Member of the Illinois House of Representatives
- In office 1961–1962

Personal details
- Born: August 8, 1933 Belleville, Illinois, U.S.
- Died: May 1, 2010 (aged 76) St. Louis, Missouri, U.S.
- Party: Republican
- Parent: Otis L. Miller (father);
- Education: Southern Illinois University (Bachelor's degree, master's degree) Saint Louis University (Doctorate)
- Occupation: Politician, educator

= Otis L. Miller Jr. =

American politician (1933–2010)

Otis L. "Otie" Miller Jr. (August 8, 1933 - May 1, 2010) was an American educator and politician.
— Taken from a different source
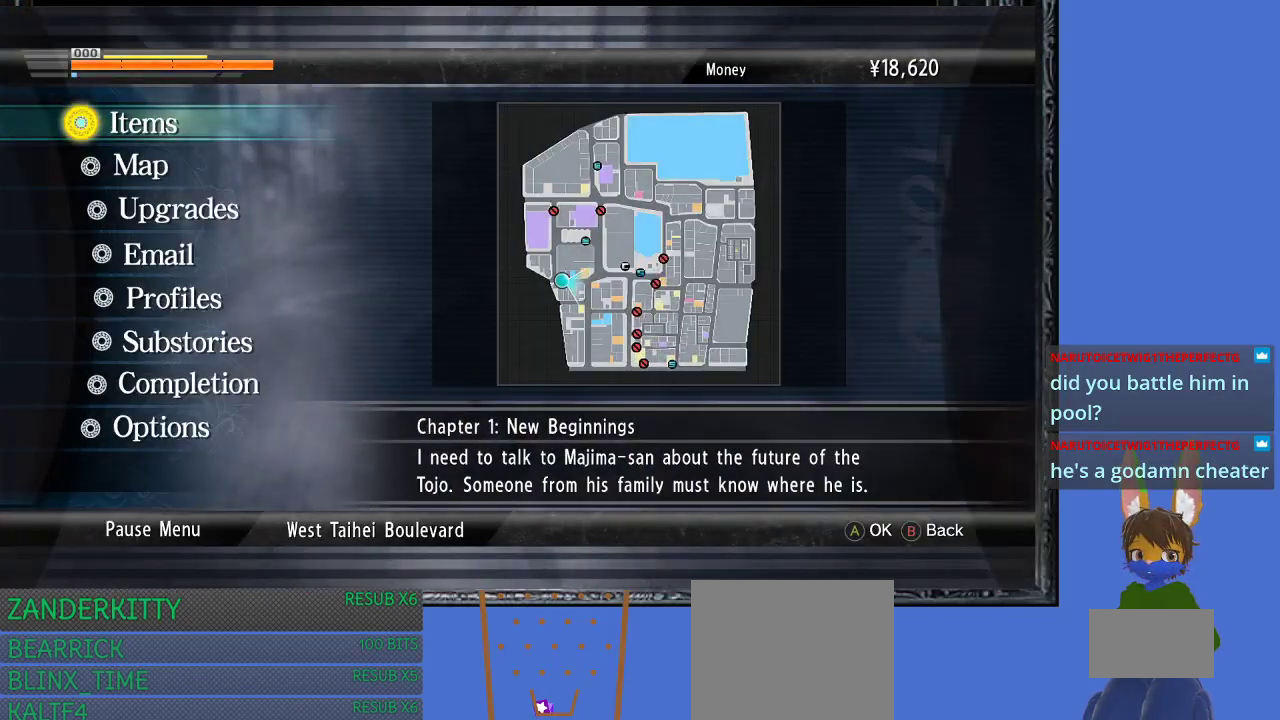
{"buttons": [], "left_stick": "center", "right_stick": "center", "events": []}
Born in Belleville, Illinois, his father was Otis L. Miller, who was a major league baseball player and who served in the Illinois General Assembly. Miller received his bachelor's and master's degrees from Southern Illinois University and his doctorate degree from Saint Louis University. He taught high school at Belleville Township High School and college at Belleville Junior College. Miller also owned Belleville Coin Shop. He served in the Illinois House of Representatives in 1961 and 1962 as a Republican. Miller then served as acting mayor of Belleville in 1971 and 1972 and on the Belleville City Council. Miller died in Saint Louis, Missouri.